# ThrottleStop issues on Windows 11



## MutatedT7 (Feb 19, 2022)

Hey there everyone!

I recently updated to Windows 11, and to my surprise, ThrottleStop is now no longer functioning.
I saw a post by @henry432 on this issue, however I'm not sure if the advise is applicable and since
I didn't quite understand the techniques and topics discussed, I'm here to ask for a fix and help on my similar situation.

After updating I found my FIVR window looking like this, everything grayed out and unable to unlock the adjustable voltage,
with my offsets being reset to 0 (see attachment).

I have tried reinstalling ThrottleStop, deleting the .ini file, as well as making sure that Core Isolation Memory Integrity is turned off.
Does anyone know what's going on and how to fix this?
Thanks in advance!
-Valentine


----------



## AOne (Feb 19, 2022)

Your BIOS have been updated with the upgrade.
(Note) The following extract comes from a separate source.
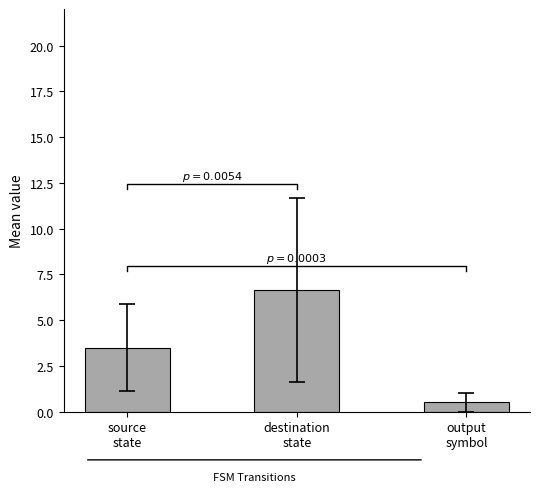

What is the smallest value displayed?

0.5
Same happened to me few months ago when switching to W11. Disable the update in Device manager and flash the previous version of BIOS and all will be back to good.


----------



## MutatedT7 (Feb 19, 2022)

AOne said:


> Your BIOS have been updated with the upgrade. Same happened to me few months ago when switching to W11. Disable the update in Device manager and flash the previous version of BIOS and all will be back to good.
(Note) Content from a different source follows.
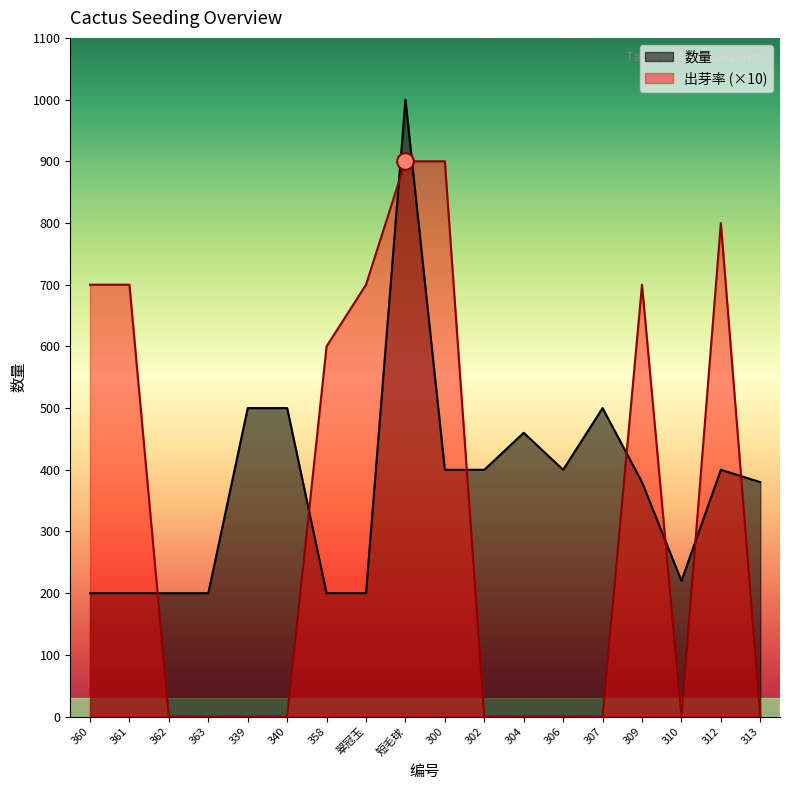

Where is the first local maximum for 数量?

短毛球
Hey AOne! Thanks for your response,
Is there some tutorial or post I can use to flash my bios with instructions?
I don't know how to, and I don't want to fall into the trap of crappy YouTube tutorials again

And in Device Manager, what should I disable exactly?


----------



## AOne (Feb 19, 2022)

It all depends on your model. I'm pretty sure it's all explained in the Support section of the manufacturer and you could also find the needed bios file there.


----------